§ **ASSIGNMENT**: Find the line with "index pip: (154, 128)" in the entries below. Repeat it, every following line, and the line with "pinky mcp: (698, 275)", exactly and with nothing added.

§ **THE DATA**:
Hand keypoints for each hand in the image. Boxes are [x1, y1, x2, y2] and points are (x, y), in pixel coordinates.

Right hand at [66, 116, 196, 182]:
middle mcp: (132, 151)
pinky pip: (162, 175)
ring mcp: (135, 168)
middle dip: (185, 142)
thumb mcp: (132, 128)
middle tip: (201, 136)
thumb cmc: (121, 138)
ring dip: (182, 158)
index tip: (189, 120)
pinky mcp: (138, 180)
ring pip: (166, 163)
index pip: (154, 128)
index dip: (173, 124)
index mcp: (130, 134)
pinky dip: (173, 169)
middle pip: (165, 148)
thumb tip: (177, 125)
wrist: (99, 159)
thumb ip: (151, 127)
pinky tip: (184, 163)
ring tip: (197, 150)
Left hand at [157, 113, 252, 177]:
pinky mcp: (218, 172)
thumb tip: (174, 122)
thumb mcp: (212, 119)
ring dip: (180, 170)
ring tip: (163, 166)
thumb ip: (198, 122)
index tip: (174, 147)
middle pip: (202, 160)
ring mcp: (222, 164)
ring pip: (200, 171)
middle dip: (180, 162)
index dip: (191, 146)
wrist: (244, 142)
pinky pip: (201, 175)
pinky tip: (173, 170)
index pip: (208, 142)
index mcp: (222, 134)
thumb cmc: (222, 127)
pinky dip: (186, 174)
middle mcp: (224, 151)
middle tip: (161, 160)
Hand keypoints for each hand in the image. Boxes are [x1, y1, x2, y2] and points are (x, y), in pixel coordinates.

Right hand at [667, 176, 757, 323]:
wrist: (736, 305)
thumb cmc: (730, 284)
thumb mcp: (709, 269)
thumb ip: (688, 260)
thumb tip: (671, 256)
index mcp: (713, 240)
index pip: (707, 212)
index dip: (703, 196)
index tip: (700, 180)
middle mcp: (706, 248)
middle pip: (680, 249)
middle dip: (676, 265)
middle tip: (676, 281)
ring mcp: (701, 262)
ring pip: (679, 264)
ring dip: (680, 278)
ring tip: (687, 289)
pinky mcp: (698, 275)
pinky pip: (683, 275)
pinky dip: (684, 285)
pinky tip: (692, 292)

§ **FINAL ANSWER**:
index pip: (154, 128)
index dip: (173, 124)
index mcp: (130, 134)
pinky dip: (173, 169)
middle pip: (165, 148)
thumb tip: (177, 125)
wrist: (99, 159)
thumb ip: (151, 127)
pinky tip: (184, 163)
ring tip: (197, 150)
Left hand at [157, 113, 252, 177]:
pinky mcp: (218, 172)
thumb tip: (174, 122)
thumb mcp: (212, 119)
ring dip: (180, 170)
ring tip: (163, 166)
thumb ip: (198, 122)
index tip: (174, 147)
middle pip: (202, 160)
ring mcp: (222, 164)
ring pip: (200, 171)
middle dip: (180, 162)
index dip: (191, 146)
wrist: (244, 142)
pinky pip: (201, 175)
pinky tip: (173, 170)
index pip: (208, 142)
index mcp: (222, 134)
thumb cmc: (222, 127)
pinky dip: (186, 174)
middle mcp: (224, 151)
middle tip: (161, 160)
Hand keypoints for each hand in the image. Boxes are [x1, y1, x2, y2] and points are (x, y), in pixel coordinates.

Right hand at [667, 176, 757, 323]:
wrist: (736, 305)
thumb cmc: (730, 284)
thumb mcp: (709, 269)
thumb ip: (688, 260)
thumb tip: (671, 256)
index mcp: (713, 240)
index pip: (707, 212)
index dip: (703, 196)
index tip: (700, 180)
middle mcp: (706, 248)
middle pip: (680, 249)
middle dip: (676, 265)
middle tip: (676, 281)
ring mcp: (701, 262)
ring pip: (679, 264)
ring dip: (680, 278)
ring tip: (687, 289)
pinky mcp: (698, 275)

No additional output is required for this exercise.